6 votes

Anarchist Defense and Emergency Tactics

I want to have a discussion about how decentralised communities and individuals best defend themselves. In the face of disaster there are many ways people can come together and find solutions through direct action but i think that constantly planning ways with your affinities will help you survive a lot of disasters or a attacks and figuring out a way to do this is of hyper importance as the state attacks or declines. Anti-institutional and formal or federal ways of doing this should be valued and investigated allowing people to still be incredibly flexible with various contingency plans for self preservation.

4 comments

  1. [2]
    balooga
    Link
    I'm not sure what to make of your question, I think I need an example of the kind of disasters and attacks you're referencing. Are we talking about earthquakes? Police raids? Terrorism? Martial...

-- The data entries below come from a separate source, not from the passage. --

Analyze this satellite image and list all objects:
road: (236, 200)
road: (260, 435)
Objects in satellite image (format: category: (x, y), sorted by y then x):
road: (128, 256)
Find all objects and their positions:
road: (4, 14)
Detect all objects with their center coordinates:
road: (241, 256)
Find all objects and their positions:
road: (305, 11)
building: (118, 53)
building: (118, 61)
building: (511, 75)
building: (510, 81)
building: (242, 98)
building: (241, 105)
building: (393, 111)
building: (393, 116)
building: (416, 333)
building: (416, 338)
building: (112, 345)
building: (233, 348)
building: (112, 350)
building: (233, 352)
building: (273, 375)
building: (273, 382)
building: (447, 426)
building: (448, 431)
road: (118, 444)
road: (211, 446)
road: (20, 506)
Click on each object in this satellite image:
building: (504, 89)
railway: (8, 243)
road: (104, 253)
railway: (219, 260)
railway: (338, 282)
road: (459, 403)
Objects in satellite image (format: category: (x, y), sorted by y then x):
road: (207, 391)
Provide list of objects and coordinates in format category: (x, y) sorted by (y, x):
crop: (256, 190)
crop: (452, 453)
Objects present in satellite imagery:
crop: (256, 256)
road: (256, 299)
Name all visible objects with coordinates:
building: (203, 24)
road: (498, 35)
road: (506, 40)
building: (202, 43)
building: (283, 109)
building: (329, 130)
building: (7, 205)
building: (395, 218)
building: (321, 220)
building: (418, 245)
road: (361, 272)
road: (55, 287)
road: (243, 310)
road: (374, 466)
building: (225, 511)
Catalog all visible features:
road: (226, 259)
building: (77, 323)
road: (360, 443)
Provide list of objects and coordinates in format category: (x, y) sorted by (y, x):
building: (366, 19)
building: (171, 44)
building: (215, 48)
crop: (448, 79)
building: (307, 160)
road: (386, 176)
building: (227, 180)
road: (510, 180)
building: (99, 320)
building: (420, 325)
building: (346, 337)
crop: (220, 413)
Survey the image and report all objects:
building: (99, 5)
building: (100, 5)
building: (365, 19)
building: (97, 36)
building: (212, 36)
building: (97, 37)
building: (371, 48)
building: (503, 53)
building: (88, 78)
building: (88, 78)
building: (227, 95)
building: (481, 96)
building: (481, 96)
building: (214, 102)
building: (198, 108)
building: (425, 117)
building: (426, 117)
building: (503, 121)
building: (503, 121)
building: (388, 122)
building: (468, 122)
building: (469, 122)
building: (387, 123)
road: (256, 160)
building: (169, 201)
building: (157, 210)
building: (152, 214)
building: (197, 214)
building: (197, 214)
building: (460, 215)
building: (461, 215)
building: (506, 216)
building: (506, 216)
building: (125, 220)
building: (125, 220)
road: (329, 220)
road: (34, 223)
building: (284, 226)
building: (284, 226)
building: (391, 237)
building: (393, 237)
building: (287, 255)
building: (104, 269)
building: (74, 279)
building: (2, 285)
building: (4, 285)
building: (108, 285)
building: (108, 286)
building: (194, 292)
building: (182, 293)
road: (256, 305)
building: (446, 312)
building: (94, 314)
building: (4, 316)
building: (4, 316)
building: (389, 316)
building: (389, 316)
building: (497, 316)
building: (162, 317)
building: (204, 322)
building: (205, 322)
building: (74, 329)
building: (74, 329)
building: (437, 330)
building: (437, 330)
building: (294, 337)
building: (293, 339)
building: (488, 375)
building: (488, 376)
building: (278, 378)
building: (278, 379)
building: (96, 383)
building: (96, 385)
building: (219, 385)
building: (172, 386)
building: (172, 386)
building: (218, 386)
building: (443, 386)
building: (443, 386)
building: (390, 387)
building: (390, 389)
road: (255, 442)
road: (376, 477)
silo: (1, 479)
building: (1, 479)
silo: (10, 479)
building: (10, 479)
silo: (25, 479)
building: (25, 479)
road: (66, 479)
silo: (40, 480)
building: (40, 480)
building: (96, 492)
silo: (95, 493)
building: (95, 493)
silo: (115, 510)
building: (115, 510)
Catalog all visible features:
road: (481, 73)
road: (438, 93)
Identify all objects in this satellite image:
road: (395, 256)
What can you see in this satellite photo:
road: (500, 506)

    I'm not sure what to make of your question, I think I need an example of the kind of disasters and attacks you're referencing. Are we talking about earthquakes? Police raids? Terrorism? Martial law?

    I guess it would be helpful to know what anarchist faction you're addressing as well, as there are several. Each ideology will likely face different threats, and necessitate different responses.

    10 votes
    1. DiogenesOfToronto
      Link Parent
      I was intentionally vague. I wasn't looking for any specific anarchies. Specifically, I am not interested in the arguably more minarchisty syndicalist and federalist tendencies of anarchism. As...

      I was intentionally vague. I wasn't looking for any specific anarchies. Specifically, I am not interested in the arguably more minarchisty syndicalist and federalist tendencies of anarchism. As for the situation, I also wanted to talk generally about disasters and attacks.

  2. [2]
    mkida
    Link
    Something about a Soviet state... When the USSR collapsed, just about everything government related stopped working for quite a while (which as you'd expect in a communist state, was quite a lot)....

    Something about a Soviet state...

    When the USSR collapsed, just about everything government related stopped working for quite a while (which as you'd expect in a communist state, was quite a lot). It'd be over a decade until there was anything near 50% employment. Any food beyond the most basic grains were luxuries. Utilities were broken. It'd take nearly two years until electricity worked for more than one to at best two hours a day consistently. Those who couldn't or wouldn't migrate to the more affluent countries in the winter had to literally strip the capital of its trees just to have firewood and not freeze to death. The only real job the vast majority had was to survive.

    This happened just a few years after a devastating earthquake that killed tens of thousands, for which the USSR did very little. A shooting war broke out only a couple of years after the collapse, when things were still incredibly horrible, against a country with over triple the population and GDP.

    Anyone related to government in any capacity was either completely powerless or a dressed up thug. The most ambitious of them became the oligarchs who would become the ministers, parliamentarians, and president. They looted and pillaged for a few years until some war heroes came back from the front and were elected to lead on the promises of reform. They were assassinated during a meeting of parliament. The oligarchs retook power and would continue to drain the nation for nearly 20 years, until a successful revolution that took place just a couple of months ago.

    Decades of top to bottom corruption, unemployment averaging around 20% (officially, much higher in reality), wages barely enough to do anything beyond working and eating like a peasant, landlocked and bordered by hostile nations, little to no help from the international community, etc.

    Basically, a near 30 year disaster. But day by day, it got better and better, no thanks to government. In spite of it, if anything.
    Until very recently, no grand plans of reform. No people's leaders or community organizers or whatever coming up with plans to feed the poor or retake the government or care for the elderly. What few protests there were, always organic and orderly.
    Mostly, just a few million people minding their own business day by day, and considering their neighbors to be a part of their business. Just an overall culture of asking the people around you how they are, and doing something about if it they weren't well. Kept people fed through what could easily have been famines. Kept people from falling into gross, entirely reasonable bouts of depression. Kept kids happy and optimistic rather than hopeless and violent.
    No real organization usually, certainly no coercion. Social shaming for bad actors, at worst. Just the golden rule applied regularly.

    The mortality rate barely ever rose, even during the absolute worst years. Violent crime and suicide rates were and still are among the lowest on the planet.

    It's a bit funny to me. Have spent a minority of my life in this country, but I've both heard of and seen myself people deal with food shortages, the state rounding people up and outright murdering some, utility hikes that'd leave the destitute majority even more impoverished, the ousting of a pseudodictator, and more... and all of it more orderly and civil than I've seen from people trying to deal with as little as some college speaker who says arguably mean things in the US. Hell, better even than when it snows in an area where it generally doesn't.

    Anyway, this probably isn't very on topic. Just somewhat anarchy related, I guess.

    6 votes
    1. DiogenesOfToronto
      Link Parent
      I like the response regardless of whether it was off topic a bit. It shows what people do without the supposed necessities of the state! I will remember this reply for awhile!

      I like the response regardless of whether it was off topic a bit. It shows what people do without the supposed necessities of the state! I will remember this reply for awhile!